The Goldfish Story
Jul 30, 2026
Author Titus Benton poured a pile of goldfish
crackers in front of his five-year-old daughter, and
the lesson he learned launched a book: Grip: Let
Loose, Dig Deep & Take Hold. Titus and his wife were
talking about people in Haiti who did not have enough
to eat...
:::
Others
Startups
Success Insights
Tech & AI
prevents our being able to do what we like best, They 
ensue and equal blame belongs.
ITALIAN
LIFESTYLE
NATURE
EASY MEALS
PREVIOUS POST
:::
Problem to work on: Retrieve each line from the records above where the word "Titus" occurs.

Output of the exercise:
Author Titus Benton poured a pile of goldfish
Loose, Dig Deep & Take Hold. Titus and his wife were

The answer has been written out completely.